[SOURCE RECORDS Boundary: Start]

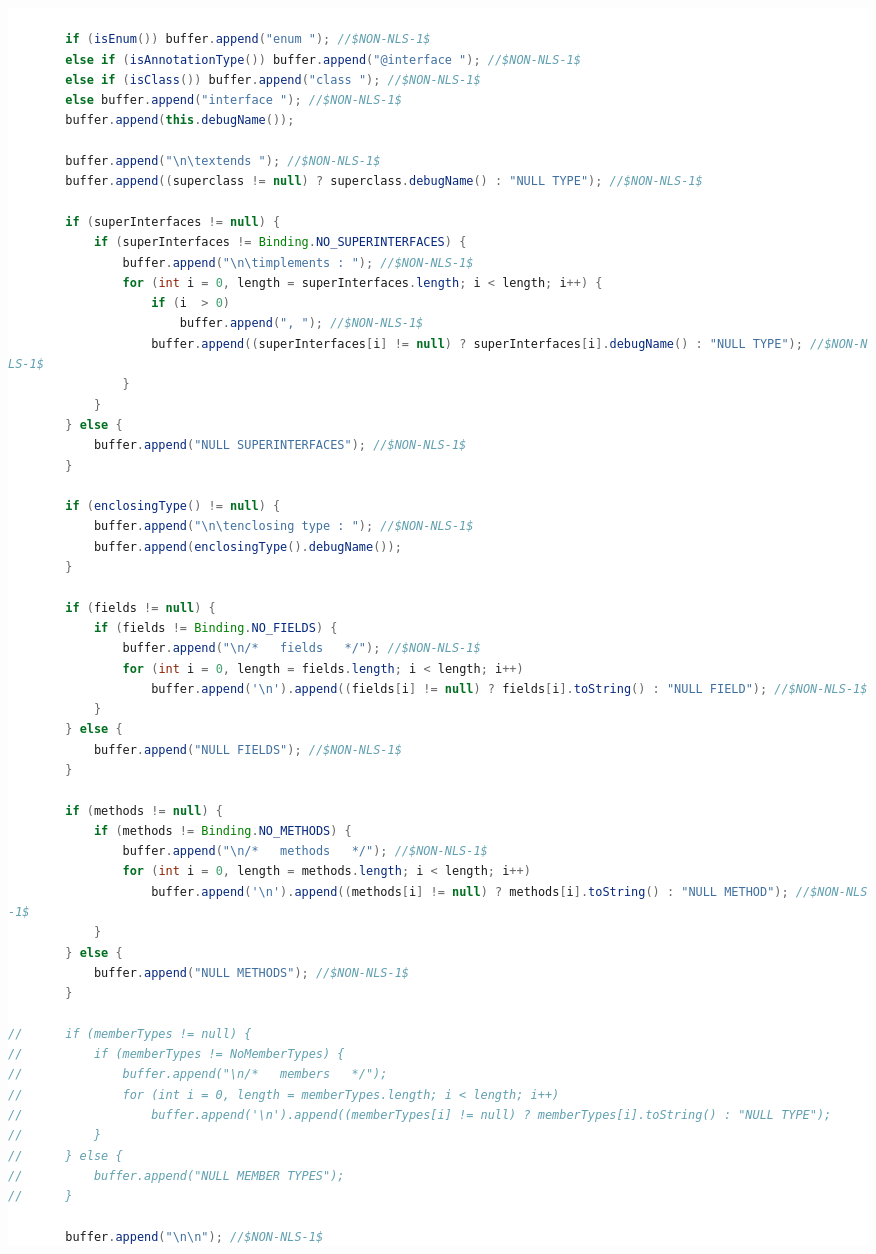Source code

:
 ```java
	
		if (isEnum()) buffer.append("enum "); //$NON-NLS-1$
		else if (isAnnotationType()) buffer.append("@interface "); //$NON-NLS-1$
		else if (isClass()) buffer.append("class "); //$NON-NLS-1$
		else buffer.append("interface "); //$NON-NLS-1$
		buffer.append(this.debugName());
	
		buffer.append("\n\textends "); //$NON-NLS-1$
		buffer.append((superclass != null) ? superclass.debugName() : "NULL TYPE"); //$NON-NLS-1$
	
		if (superInterfaces != null) {
			if (superInterfaces != Binding.NO_SUPERINTERFACES) {
				buffer.append("\n\timplements : "); //$NON-NLS-1$
				for (int i = 0, length = superInterfaces.length; i < length; i++) {
					if (i  > 0)
						buffer.append(", "); //$NON-NLS-1$
					buffer.append((superInterfaces[i] != null) ? superInterfaces[i].debugName() : "NULL TYPE"); //$NON-NLS-1$
				}
			}
		} else {
			buffer.append("NULL SUPERINTERFACES"); //$NON-NLS-1$
		}
	
		if (enclosingType() != null) {
			buffer.append("\n\tenclosing type : "); //$NON-NLS-1$
			buffer.append(enclosingType().debugName());
		}
	
		if (fields != null) {
			if (fields != Binding.NO_FIELDS) {
				buffer.append("\n/*   fields   */"); //$NON-NLS-1$
				for (int i = 0, length = fields.length; i < length; i++)
				    buffer.append('\n').append((fields[i] != null) ? fields[i].toString() : "NULL FIELD"); //$NON-NLS-1$ 
			}
		} else {
			buffer.append("NULL FIELDS"); //$NON-NLS-1$
		}
	
		if (methods != null) {
			if (methods != Binding.NO_METHODS) {
				buffer.append("\n/*   methods   */"); //$NON-NLS-1$
				for (int i = 0, length = methods.length; i < length; i++)
					buffer.append('\n').append((methods[i] != null) ? methods[i].toString() : "NULL METHOD"); //$NON-NLS-1$
			}
		} else {
			buffer.append("NULL METHODS"); //$NON-NLS-1$
		}
	
//		if (memberTypes != null) {
//			if (memberTypes != NoMemberTypes) {
//				buffer.append("\n/*   members   */");
//				for (int i = 0, length = memberTypes.length; i < length; i++)
//					buffer.append('\n').append((memberTypes[i] != null) ? memberTypes[i].toString() : "NULL TYPE");
//			}
//		} else {
//			buffer.append("NULL MEMBER TYPES");
//		}
	
		buffer.append("\n\n"); //$NON-NLS-1$
```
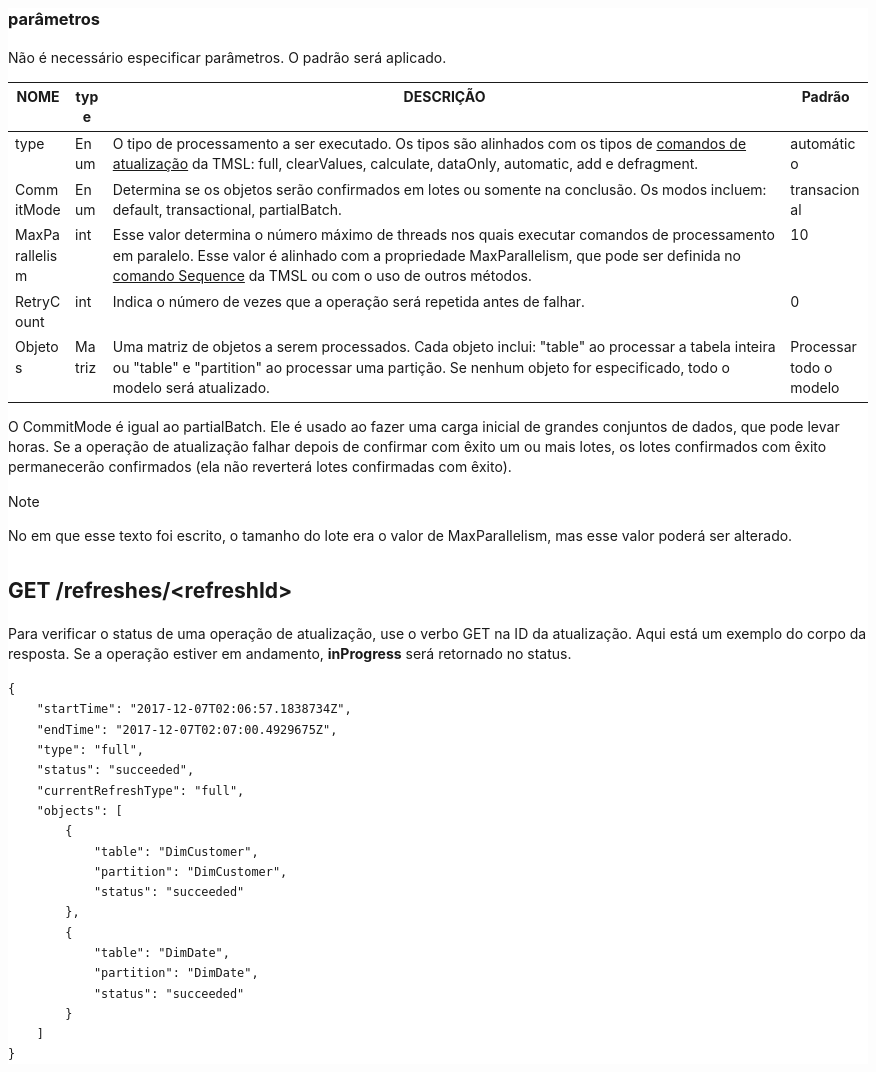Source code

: ### <a name="parameters"></a>parâmetros
Não é necessário especificar parâmetros. O padrão será aplicado.

|NOME  |type  |DESCRIÇÃO  |Padrão  |
|---------|---------|---------|---------|
|type     |  Enum       |  O tipo de processamento a ser executado. Os tipos são alinhados com os tipos de [comandos de atualização](https://docs.microsoft.com/sql/analysis-services/tabular-models-scripting-language-commands/refresh-command-tmsl) da TMSL: full, clearValues, calculate, dataOnly, automatic, add e defragment.       |   automático      |
|CommitMode     |  Enum       |  Determina se os objetos serão confirmados em lotes ou somente na conclusão. Os modos incluem: default, transactional, partialBatch.  |  transacional       |
|MaxParallelism     |   int      |  Esse valor determina o número máximo de threads nos quais executar comandos de processamento em paralelo. Esse valor é alinhado com a propriedade MaxParallelism, que pode ser definida no [comando Sequence](https://docs.microsoft.com/sql/analysis-services/tabular-models-scripting-language-commands/sequence-command-tmsl) da TMSL ou com o uso de outros métodos.       | 10        |
|RetryCount    |    int     |   Indica o número de vezes que a operação será repetida antes de falhar.      |     0    |
|Objetos     |   Matriz      |   Uma matriz de objetos a serem processados. Cada objeto inclui: "table" ao processar a tabela inteira ou "table" e "partition" ao processar uma partição. Se nenhum objeto for especificado, todo o modelo será atualizado. |   Processar todo o modelo      |

O CommitMode é igual ao partialBatch. Ele é usado ao fazer uma carga inicial de grandes conjuntos de dados, que pode levar horas. Se a operação de atualização falhar depois de confirmar com êxito um ou mais lotes, os lotes confirmados com êxito permanecerão confirmados (ela não reverterá lotes confirmadas com êxito).

> [!NOTE]
> No em que esse texto foi escrito, o tamanho do lote era o valor de MaxParallelism, mas esse valor poderá ser alterado.

## <a name="get-refreshesrefreshid"></a>GET /refreshes/\<refreshId>

Para verificar o status de uma operação de atualização, use o verbo GET na ID da atualização. Aqui está um exemplo do corpo da resposta. Se a operação estiver em andamento, **inProgress** será retornado no status.

```
{
    "startTime": "2017-12-07T02:06:57.1838734Z",
    "endTime": "2017-12-07T02:07:00.4929675Z",
    "type": "full",
    "status": "succeeded",
    "currentRefreshType": "full",
    "objects": [
        {
            "table": "DimCustomer",
            "partition": "DimCustomer",
            "status": "succeeded"
        },
        {
            "table": "DimDate",
            "partition": "DimDate",
            "status": "succeeded"
        }
    ]
}
```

[SOURCE RECORDS Boundary: End]

# ABOUT THIS TASK:
Where a picture appears, omit it, and otherwise retype the material exactly.

# OUTPUT:
Source code

:
 ```java
	
		if (isEnum()) buffer.append("enum "); //$NON-NLS-1$
		else if (isAnnotationType()) buffer.append("@interface "); //$NON-NLS-1$
		else if (isClass()) buffer.append("class "); //$NON-NLS-1$
		else buffer.append("interface "); //$NON-NLS-1$
		buffer.append(this.debugName());
	
		buffer.append("\n\textends "); //$NON-NLS-1$
		buffer.append((superclass != null) ? superclass.debugName() : "NULL TYPE"); //$NON-NLS-1$
	
		if (superInterfaces != null) {
			if (superInterfaces != Binding.NO_SUPERINTERFACES) {
				buffer.append("\n\timplements : "); //$NON-NLS-1$
				for (int i = 0, length = superInterfaces.length; i < length; i++) {
					if (i  > 0)
						buffer.append(", "); //$NON-NLS-1$
					buffer.append((superInterfaces[i] != null) ? superInterfaces[i].debugName() : "NULL TYPE"); //$NON-NLS-1$
				}
			}
		} else {
			buffer.append("NULL SUPERINTERFACES"); //$NON-NLS-1$
		}
	
		if (enclosingType() != null) {
			buffer.append("\n\tenclosing type : "); //$NON-NLS-1$
			buffer.append(enclosingType().debugName());
		}
	
		if (fields != null) {
			if (fields != Binding.NO_FIELDS) {
				buffer.append("\n/*   fields   */"); //$NON-NLS-1$
				for (int i = 0, length = fields.length; i < length; i++)
				    buffer.append('\n').append((fields[i] != null) ? fields[i].toString() : "NULL FIELD"); //$NON-NLS-1$ 
			}
		} else {
			buffer.append("NULL FIELDS"); //$NON-NLS-1$
		}
	
		if (methods != null) {
			if (methods != Binding.NO_METHODS) {
				buffer.append("\n/*   methods   */"); //$NON-NLS-1$
				for (int i = 0, length = methods.length; i < length; i++)
					buffer.append('\n').append((methods[i] != null) ? methods[i].toString() : "NULL METHOD"); //$NON-NLS-1$
			}
		} else {
			buffer.append("NULL METHODS"); //$NON-NLS-1$
		}
	
//		if (memberTypes != null) {
//			if (memberTypes != NoMemberTypes) {
//				buffer.append("\n/*   members   */");
//				for (int i = 0, length = memberTypes.length; i < length; i++)
//					buffer.append('\n').append((memberTypes[i] != null) ? memberTypes[i].toString() : "NULL TYPE");
//			}
//		} else {
//			buffer.append("NULL MEMBER TYPES");
//		}
	
		buffer.append("\n\n"); //$NON-NLS-1$
```
Source code

: ### <a name="parameters"></a>parâmetros
Não é necessário especificar parâmetros. O padrão será aplicado.

|NOME  |type  |DESCRIÇÃO  |Padrão  |
|---------|---------|---------|---------|
|type     |  Enum       |  O tipo de processamento a ser executado. Os tipos são alinhados com os tipos de [comandos de atualização](https://docs.microsoft.com/sql/analysis-services/tabular-models-scripting-language-commands/refresh-command-tmsl) da TMSL: full, clearValues, calculate, dataOnly, automatic, add e defragment.       |   automático      |
|CommitMode     |  Enum       |  Determina se os objetos serão confirmados em lotes ou somente na conclusão. Os modos incluem: default, transactional, partialBatch.  |  transacional       |
|MaxParallelism     |   int      |  Esse valor determina o número máximo de threads nos quais executar comandos de processamento em paralelo. Esse valor é alinhado com a propriedade MaxParallelism, que pode ser definida no [comando Sequence](https://docs.microsoft.com/sql/analysis-services/tabular-models-scripting-language-commands/sequence-command-tmsl) da TMSL ou com o uso de outros métodos.       | 10        |
|RetryCount    |    int     |   Indica o número de vezes que a operação será repetida antes de falhar.      |     0    |
|Objetos     |   Matriz      |   Uma matriz de objetos a serem processados. Cada objeto inclui: "table" ao processar a tabela inteira ou "table" e "partition" ao processar uma partição. Se nenhum objeto for especificado, todo o modelo será atualizado. |   Processar todo o modelo      |

O CommitMode é igual ao partialBatch. Ele é usado ao fazer uma carga inicial de grandes conjuntos de dados, que pode levar horas. Se a operação de atualização falhar depois de confirmar com êxito um ou mais lotes, os lotes confirmados com êxito permanecerão confirmados (ela não reverterá lotes confirmadas com êxito).

> [!NOTE]
> No em que esse texto foi escrito, o tamanho do lote era o valor de MaxParallelism, mas esse valor poderá ser alterado.

## <a name="get-refreshesrefreshid"></a>GET /refreshes/\<refreshId>

Para verificar o status de uma operação de atualização, use o verbo GET na ID da atualização. Aqui está um exemplo do corpo da resposta. Se a operação estiver em andamento, **inProgress** será retornado no status.

```
{
    "startTime": "2017-12-07T02:06:57.1838734Z",
    "endTime": "2017-12-07T02:07:00.4929675Z",
    "type": "full",
    "status": "succeeded",
    "currentRefreshType": "full",
    "objects": [
        {
            "table": "DimCustomer",
            "partition": "DimCustomer",
            "status": "succeeded"
        },
        {
            "table": "DimDate",
            "partition": "DimDate",
            "status": "succeeded"
        }
    ]
}
```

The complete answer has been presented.